"I took a deep breath and listened to the old brag of my heart: I am, I am, I am"
I'm writing this because today, I gave up. I suffered 5 minutes of pure, unadulterated pain under the hands of a callous nurse when changing my dressing. The pain in the stump subsided right after he left but it crept through my heart. For about half an hour, I wept. I grieved the loss of my independence, wept for the pain that is coming in the next few days, weeks, months, shamed of the brave front I have been wearing, I just want it all to stop. I want to hit pause, rewind and get back to the last day of my old life. But it doesn't work that way, thus the quote.
Now, I just want to write about the things I look forward to when this is all over. Instead if hitting rewind, let's fast-forward, shall we?
1. I miss the love-love kisses from my nephew when I come home at 12 midnight. Like her tita, my nephew, who calls me Ate, is a raging insomniac. The love-love sessions usually occur after I hand over my daily pasalubong, him giving me a bear hug and a thousand kisses, me pretending to be absolutely disgusted . I miss dancing along with him to Glee songs (we love Valerie) and singing along to metal (Korn and Nine Inch Nails preferably). I vow to bring Oreos and Yakult everyday and resist the temptation to make him cry because he looks so freaken' adorable when he does.

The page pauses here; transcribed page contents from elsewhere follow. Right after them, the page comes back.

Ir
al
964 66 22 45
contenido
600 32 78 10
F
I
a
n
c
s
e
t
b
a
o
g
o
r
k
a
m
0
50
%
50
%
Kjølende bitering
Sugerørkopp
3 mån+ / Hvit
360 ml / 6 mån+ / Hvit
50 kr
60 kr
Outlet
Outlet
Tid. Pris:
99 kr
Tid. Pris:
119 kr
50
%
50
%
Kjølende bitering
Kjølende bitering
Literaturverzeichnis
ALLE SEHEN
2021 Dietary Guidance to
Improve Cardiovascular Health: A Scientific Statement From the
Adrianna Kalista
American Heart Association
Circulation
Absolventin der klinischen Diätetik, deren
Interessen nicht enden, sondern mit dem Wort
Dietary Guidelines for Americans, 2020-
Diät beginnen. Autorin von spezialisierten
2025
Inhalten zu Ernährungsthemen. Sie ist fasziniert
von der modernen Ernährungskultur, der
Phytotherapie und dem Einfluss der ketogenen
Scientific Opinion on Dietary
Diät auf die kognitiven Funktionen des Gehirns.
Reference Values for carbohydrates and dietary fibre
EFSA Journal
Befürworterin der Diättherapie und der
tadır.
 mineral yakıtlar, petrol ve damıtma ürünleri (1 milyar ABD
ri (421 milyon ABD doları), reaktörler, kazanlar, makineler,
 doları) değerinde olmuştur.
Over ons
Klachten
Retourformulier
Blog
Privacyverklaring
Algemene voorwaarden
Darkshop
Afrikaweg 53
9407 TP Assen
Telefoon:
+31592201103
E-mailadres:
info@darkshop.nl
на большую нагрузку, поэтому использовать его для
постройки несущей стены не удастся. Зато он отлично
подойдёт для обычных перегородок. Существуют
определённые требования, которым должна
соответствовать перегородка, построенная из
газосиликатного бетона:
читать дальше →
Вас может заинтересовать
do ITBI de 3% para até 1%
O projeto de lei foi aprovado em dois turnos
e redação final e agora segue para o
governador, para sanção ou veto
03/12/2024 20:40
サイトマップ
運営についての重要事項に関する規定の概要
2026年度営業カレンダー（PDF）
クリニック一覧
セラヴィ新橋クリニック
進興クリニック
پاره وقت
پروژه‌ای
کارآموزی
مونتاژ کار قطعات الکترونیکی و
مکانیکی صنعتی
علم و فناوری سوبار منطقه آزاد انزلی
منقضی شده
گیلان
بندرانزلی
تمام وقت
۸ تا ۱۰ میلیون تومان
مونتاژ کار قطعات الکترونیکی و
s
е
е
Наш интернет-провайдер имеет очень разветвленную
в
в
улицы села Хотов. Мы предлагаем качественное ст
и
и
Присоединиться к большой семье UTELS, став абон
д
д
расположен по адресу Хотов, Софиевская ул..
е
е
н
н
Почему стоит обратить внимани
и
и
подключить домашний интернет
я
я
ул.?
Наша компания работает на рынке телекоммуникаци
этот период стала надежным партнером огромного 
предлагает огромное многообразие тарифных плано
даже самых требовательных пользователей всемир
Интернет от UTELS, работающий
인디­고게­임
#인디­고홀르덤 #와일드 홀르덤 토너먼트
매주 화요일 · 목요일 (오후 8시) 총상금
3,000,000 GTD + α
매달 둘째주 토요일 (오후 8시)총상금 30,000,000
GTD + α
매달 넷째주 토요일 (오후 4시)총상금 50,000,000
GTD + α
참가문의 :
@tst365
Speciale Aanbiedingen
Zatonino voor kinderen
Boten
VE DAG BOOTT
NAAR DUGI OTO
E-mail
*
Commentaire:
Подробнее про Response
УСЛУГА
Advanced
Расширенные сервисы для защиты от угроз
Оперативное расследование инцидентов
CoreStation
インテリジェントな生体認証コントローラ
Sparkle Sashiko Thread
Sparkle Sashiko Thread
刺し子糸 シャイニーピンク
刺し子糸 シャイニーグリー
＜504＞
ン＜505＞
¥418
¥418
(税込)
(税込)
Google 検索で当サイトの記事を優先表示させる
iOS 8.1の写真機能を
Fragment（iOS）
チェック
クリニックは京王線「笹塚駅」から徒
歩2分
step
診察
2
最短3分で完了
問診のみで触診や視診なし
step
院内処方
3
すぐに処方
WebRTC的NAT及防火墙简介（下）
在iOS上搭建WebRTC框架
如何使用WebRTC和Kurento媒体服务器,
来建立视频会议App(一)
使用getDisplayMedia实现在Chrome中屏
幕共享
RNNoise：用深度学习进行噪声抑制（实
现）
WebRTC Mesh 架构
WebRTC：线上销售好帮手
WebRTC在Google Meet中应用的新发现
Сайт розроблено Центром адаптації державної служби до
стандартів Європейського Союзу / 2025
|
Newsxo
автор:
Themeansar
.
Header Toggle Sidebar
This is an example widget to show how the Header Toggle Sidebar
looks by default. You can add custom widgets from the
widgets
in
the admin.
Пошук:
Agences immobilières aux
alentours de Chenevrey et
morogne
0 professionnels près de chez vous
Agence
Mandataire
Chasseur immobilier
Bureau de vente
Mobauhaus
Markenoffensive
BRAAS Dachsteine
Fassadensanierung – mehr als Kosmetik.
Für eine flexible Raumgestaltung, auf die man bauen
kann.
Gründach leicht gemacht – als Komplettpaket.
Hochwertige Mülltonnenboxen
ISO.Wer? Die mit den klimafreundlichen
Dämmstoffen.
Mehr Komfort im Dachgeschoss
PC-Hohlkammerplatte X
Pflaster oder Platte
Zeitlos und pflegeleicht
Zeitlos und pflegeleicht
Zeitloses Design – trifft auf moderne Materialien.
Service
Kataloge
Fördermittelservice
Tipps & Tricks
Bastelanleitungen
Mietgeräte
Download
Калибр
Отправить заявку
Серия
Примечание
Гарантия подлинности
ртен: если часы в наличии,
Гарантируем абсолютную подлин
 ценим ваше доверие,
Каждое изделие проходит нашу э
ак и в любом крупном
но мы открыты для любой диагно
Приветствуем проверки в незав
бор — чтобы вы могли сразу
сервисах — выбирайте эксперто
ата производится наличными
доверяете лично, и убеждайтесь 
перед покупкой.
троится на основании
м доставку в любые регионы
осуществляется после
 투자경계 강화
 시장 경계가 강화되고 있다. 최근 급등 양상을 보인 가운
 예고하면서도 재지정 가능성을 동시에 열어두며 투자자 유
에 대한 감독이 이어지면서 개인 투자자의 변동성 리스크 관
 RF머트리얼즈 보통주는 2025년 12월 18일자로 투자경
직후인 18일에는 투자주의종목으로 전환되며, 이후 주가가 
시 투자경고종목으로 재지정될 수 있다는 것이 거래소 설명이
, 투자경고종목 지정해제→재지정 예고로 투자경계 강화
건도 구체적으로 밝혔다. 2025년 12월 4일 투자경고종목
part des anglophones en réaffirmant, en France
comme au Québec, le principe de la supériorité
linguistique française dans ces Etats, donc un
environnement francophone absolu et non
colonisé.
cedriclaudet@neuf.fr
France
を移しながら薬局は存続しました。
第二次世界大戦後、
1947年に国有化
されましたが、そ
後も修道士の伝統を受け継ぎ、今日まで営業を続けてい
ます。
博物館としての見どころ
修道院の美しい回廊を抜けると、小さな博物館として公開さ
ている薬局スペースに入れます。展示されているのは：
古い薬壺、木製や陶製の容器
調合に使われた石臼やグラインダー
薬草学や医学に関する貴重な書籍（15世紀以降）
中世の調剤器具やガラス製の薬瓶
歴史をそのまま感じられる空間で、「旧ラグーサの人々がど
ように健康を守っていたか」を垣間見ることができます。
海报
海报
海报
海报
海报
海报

2. I miss street food - kwek-kwek, banana-q, fishballs/squidballs/chickenballs sa fire station, barbeque sa kanto ng zoble, inihaw na hotdog na iba ang lasa kesa prito sa bahay. Fine, titirahin ko na din ang isaw, balut at betamax. I wanna go back to Elbi and eat Pappu's siomai, orlian sa grove, proven malapit sa whitehouse, fried siomai sa sEx, Mernel's cake, Bugong sa Vega.
3. I miss my legs. Not just the amputated one, but the pre-tabatsoy legs. My mom used to hoard Avon lotions to undo my tween bakokang days. Growing up with three brothers and dozens of male cousins, I had my collection of scrapes and scars and my mother's biggest fear is that I grow up with ugly legs. Yep, my momma didn't aspire that I grow up pretty or smart or talented, just that I grow up with amazing legs. Sorry Ma, after the physical therapy and all that, mag-lolotion ako araw-araw.
4. I miss artsy-fartsy nights -- red horse Saguijo nights with George, Cubao X with Alejandro and Kuch, bottles of wine with Brandy and Monet at The Collective. I have yet to dine at Van Gogh is Bipolar and experience an earth jam at Ayuyang. I will hold movie marathons at my house based on directors and film genre and compare people's reviews before and after they were drunk. I draw the line at slam poetry nights, though.
5. Speaking of movies, I will watch more 3D movies with Bebe, alhtough it gives me one hell of a headache. Can somebody tell me which is better - putting your eyeglasses under or over the 3D glasses?
6. I miss MEMA lunch (dinner?) dates with Madamme and Paige and the daily piece of heaven that is Ricelab's lemon square. Also, the daily tsismis-fests with Jake, Esgee, Arls and Mich at the pantry when I'm having my first coffee at lunchtime. I now lift the boycott for the food provider at the Ops pantry after the catering brouhaha, because I heard they have great viands sometimes.
7. I miss cooking pasta at 2am, when the hunger pangs strike and the ulam in the fridge just won't suffice. I learned how to cook during the godforsaken early hours of dawn. I still follow Jillian's menudo recipe to the letter and use adobo mix instead of the real vinegar/soy sauce deal, but what the heck. I didn't say I learned how to cook WELL.
8. I will shop for more shoes. Nothing beats the rush of buying something pretty and is there a more beautiful thing that a new pair of shoes? I'll probably buy flats for the rest of my life, but hey, I already had my day of rocking slamming stilletoes.
9. I will climb the Great Wall of China, dammit. I have purchased several tickets to Beijing on numerous occasions, only to have the trip cancelled for whatever reason. I will learn how to use chopsticks (my new year's resolution for the last seven years). I'm salivating at the thought of the noodles and duck and dimsum waiting for me in China.
10. We will have more family trips - to Boracay on Devin's next brithday, picnics at the Lamesa Dam, Enchanted Kingdom on Christmas, the Aguilar-Abad family outing in Laiya, hitting the buffets with my brothers, the promised Disneyland trip with Bebe - probably next year na lang Beb :-(
11. Lastly, I will walk the aisle on Kit's wedding. Payat na ko by that time. And hold my first niece in my arms when she arrives in November.
There, I'm over it. I will probably give up again tomorrow so I might have another list. Or I can file a restraining order against the nurse. If only I can remember how he looks like. Shoot, they all look the same.